Dans le sein maternel, chacun fait l’expérience de la paternité de Di​eu : plan spirituel. Dès le sein maternel, stocké dans une forme d’inconscient spirituel, tout homme sait qu’il est enfant de Dieu et qu’un canal invisible le relie à ce Père infiniment aimant. Ainsi, « Dieu donne l’être, le mouvement et la vie. » (Ac 17, 28). Le désir de connaître son Père et d’avoir une existence filiale en dépendance d’amour avec Lui est inscrit dans le cœur profond.

 

(-) Une épouvante d'annihilation

L’agression subie par le tout-petit suscite comme ’une épouvante d’annihilation’« Je suis sans Dieu, réprouvé.

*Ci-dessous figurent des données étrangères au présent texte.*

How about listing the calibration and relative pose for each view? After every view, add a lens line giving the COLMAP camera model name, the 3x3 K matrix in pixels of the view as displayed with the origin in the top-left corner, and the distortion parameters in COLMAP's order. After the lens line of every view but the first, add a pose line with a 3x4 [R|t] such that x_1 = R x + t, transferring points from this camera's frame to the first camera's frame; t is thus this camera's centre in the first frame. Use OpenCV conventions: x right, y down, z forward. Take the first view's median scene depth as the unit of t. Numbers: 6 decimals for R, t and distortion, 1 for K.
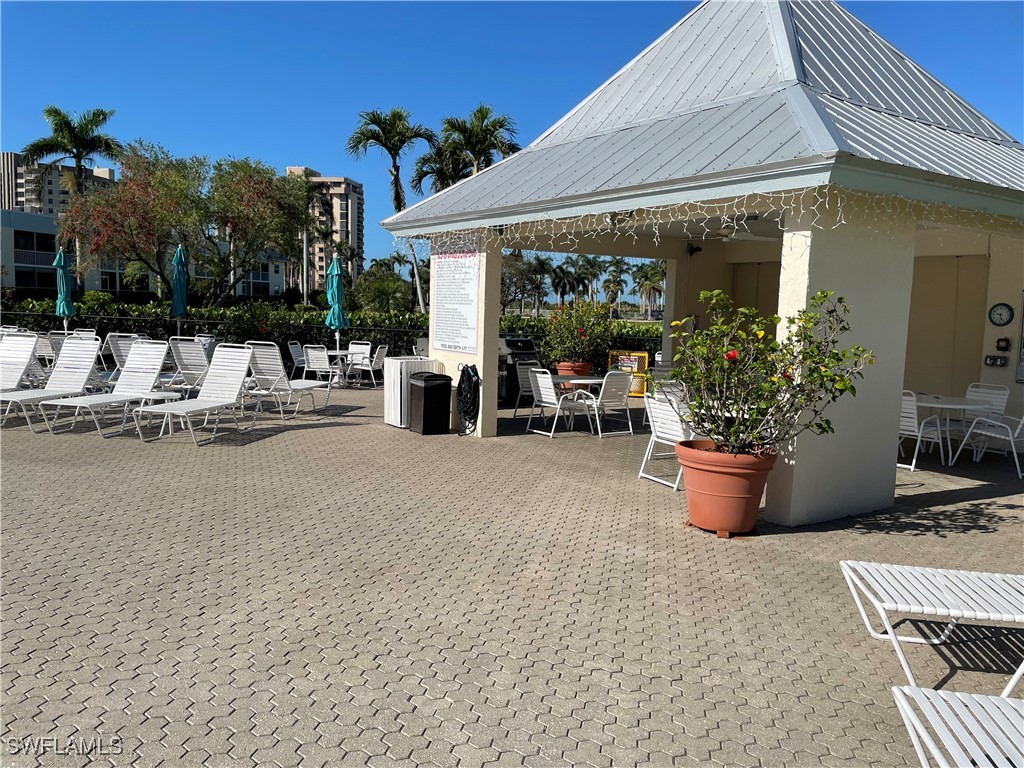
lens RADIAL K [[759.1, 0, 505.7], [0, 759.1, 386.2], [0, 0, 1]] dist [0.080447, -0.109667]
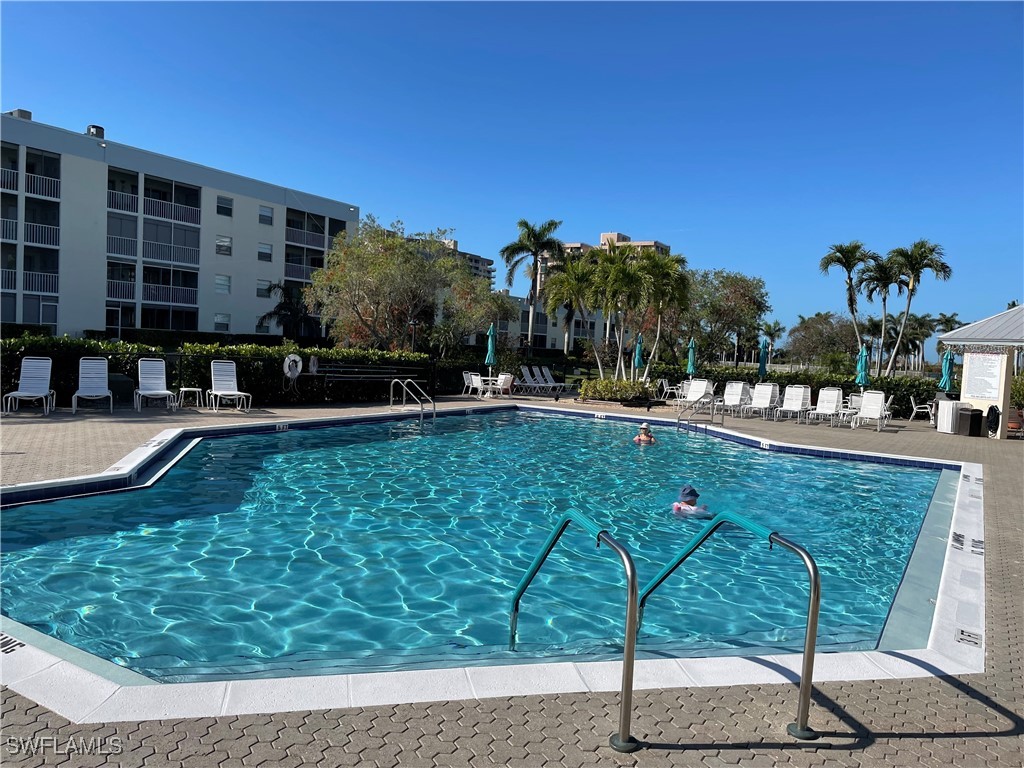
lens RADIAL K [[759.1, 0, 505.7], [0, 759.1, 386.2], [0, 0, 1]] dist [0.080447, -0.109667]
pose [[0.936403, 0.037236, -0.348944, -0.253827], [-0.060978, 0.996493, -0.057301, 0.055433], [0.345587, 0.074934, 0.935390, -0.664605]]
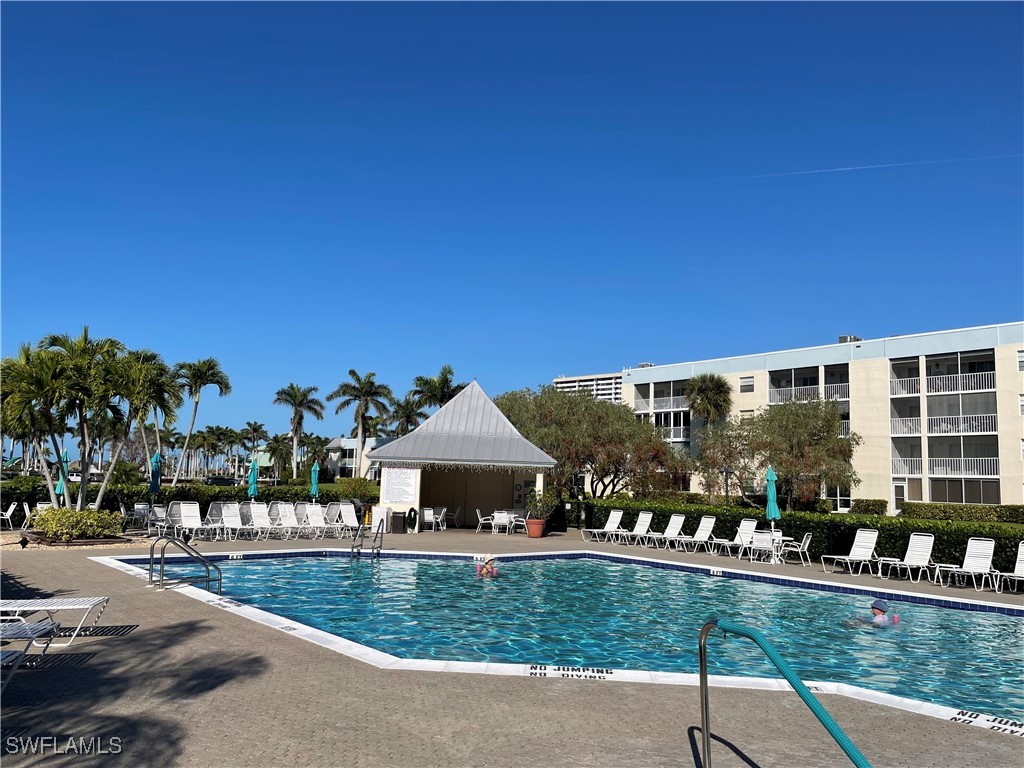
lens RADIAL K [[759.1, 0, 505.7], [0, 759.1, 386.2], [0, 0, 1]] dist [0.080447, -0.109667]
pose [[0.585127, 0.093802, 0.805498, -0.955421], [0.069351, 0.983861, -0.164950, 0.008368], [-0.807971, 0.152379, 0.569178, -0.430747]]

Je n’existe pas ! Je n’ai pas droit à l’existence ! ». On peut y voir une réactivation de l’angoisse de séparation originelle. Cela blesse profondément l’expérience fondatrice de la paternité de Dieu. Le canal qui relie à la source de la Vie est rétréci. La crainte de revivre une expérience d’annihilation oriente et façonne l’existence. Dès lors, certains fondements de la vie sont sapés : la représentation de Dieu et de soi sont déformées :

1- Dieu est ressenti comme ambigu : cruel, pervers, mauvais, etc. Son amour est suspecté : doute. « Il m’a rejeté, placé dans un monde hostile, abandonné à moi-même. Lorsque Dieu s’approche, je me sens condamné. » L’existence est perçue comme un enfer, une souffrance, une punition.

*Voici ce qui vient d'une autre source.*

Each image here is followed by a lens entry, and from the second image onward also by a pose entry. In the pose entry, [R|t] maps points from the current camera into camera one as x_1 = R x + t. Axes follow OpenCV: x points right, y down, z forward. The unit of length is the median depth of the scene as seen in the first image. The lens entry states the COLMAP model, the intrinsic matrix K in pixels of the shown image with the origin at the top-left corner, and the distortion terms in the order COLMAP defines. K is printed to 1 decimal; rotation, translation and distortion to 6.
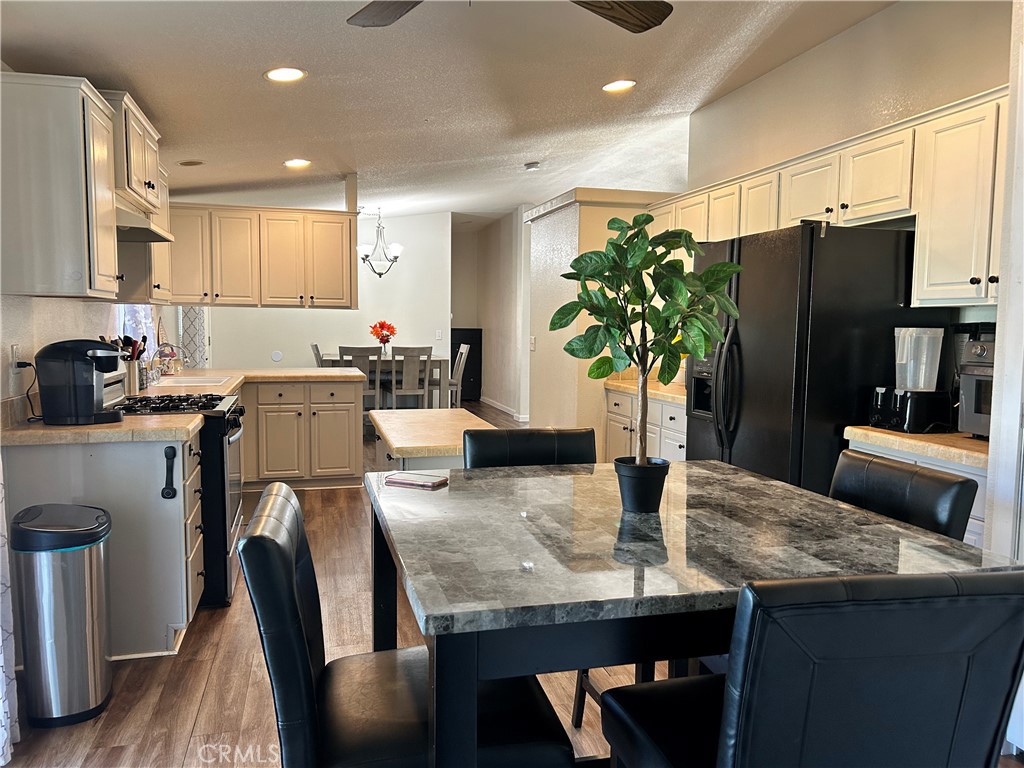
lens RADIAL K [[773.3, 0, 510.2], [0, 773.3, 386.8], [0, 0, 1]] dist [0.026796, -0.026196]
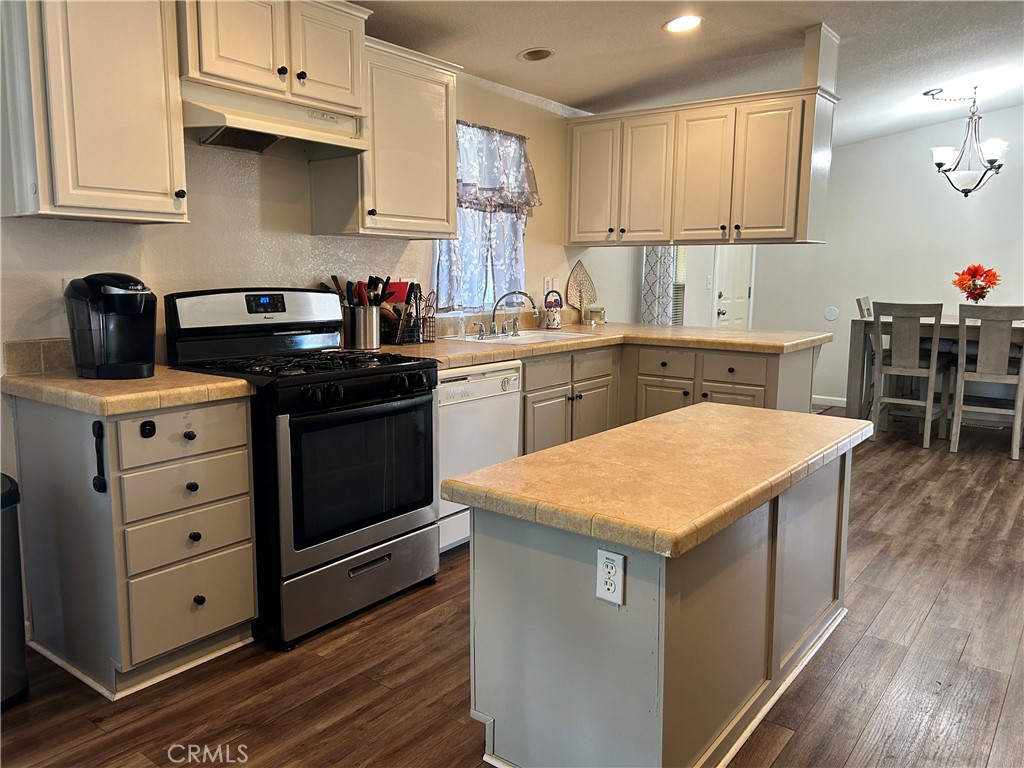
lens RADIAL K [[773.3, 0, 513.7], [0, 773.3, 382.9], [0, 0, 1]] dist [0.026796, -0.026196]
pose [[0.613087, 0.102974, -0.783276, 0.132876], [-0.063740, 0.994684, 0.080876, -0.015610], [0.787440, 0.000343, 0.616391, 0.316747]]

2- L’image que chacun reçoit de lui puisque « L’Homme est créé à l’image de Dieu » est falsifiée. Elle devient un miroir déformant. L’identité spirituelle (‘Je’), propre à chacun et qui lui sert de référent au fil de l’existence pour le déploiement et l’intégrité de son identité personnelle et sexuée, devient un référent faussé (savoir inconscient de soi faussé). Il y a inscrit dans le cœur profond comme un mensonge identitaire qui empêche de vivre selon l’être de don que chacun est. L’identité spirituelle ne peut plus attester de la réalité de ce que nous sommes personnellement.

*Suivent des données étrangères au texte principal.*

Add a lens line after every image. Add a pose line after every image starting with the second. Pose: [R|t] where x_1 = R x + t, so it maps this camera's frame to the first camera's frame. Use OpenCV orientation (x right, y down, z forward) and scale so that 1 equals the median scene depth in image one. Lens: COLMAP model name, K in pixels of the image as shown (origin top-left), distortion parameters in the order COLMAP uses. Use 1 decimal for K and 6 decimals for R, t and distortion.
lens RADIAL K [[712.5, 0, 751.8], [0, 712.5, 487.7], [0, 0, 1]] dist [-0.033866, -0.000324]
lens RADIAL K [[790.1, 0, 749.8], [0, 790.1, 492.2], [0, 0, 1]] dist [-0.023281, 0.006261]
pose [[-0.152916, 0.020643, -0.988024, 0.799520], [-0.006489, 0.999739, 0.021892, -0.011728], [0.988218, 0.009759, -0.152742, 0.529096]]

La guérison nécessitera une prière de retournement pour restaurer les fondements de la vie.

 

(-) Représentation de Dieu altérée

Le désir d’une dépendance d’amour fait place à une sourde colère contre Dieu, pas toujours explicite, et une révolte contre l’acte créateur par lequel il nous a tirés du néant : « Je n’ai pas choisi de naître ! » Évidemment, Dieu a toujours été là, mais le cœur en colère ne peut le percevoir. La capacité d’accueillir la vie fait place dans l’inconscient à refus de la vie :  choix du néant - choix de mort : « Je ne veux pas être là, je refuse d’exister ». Le tout-petit se replie sur lui, dès le sein maternel.

 

(-) Représentation de soi altérée 

La blessure de néant se situe dans le cœur-esprit, au niveau même de l’accueil de l’Esprit et de la Vie, qu’il y ait ou non répercussion psychologique. Les répercussions peuvent être masquées par un bon système de défense psychique. Le mensonge jeté sur Dieu et soi va faire rechercher la vie du côté du néant. Voulant fuir le néant, on s’y précipite.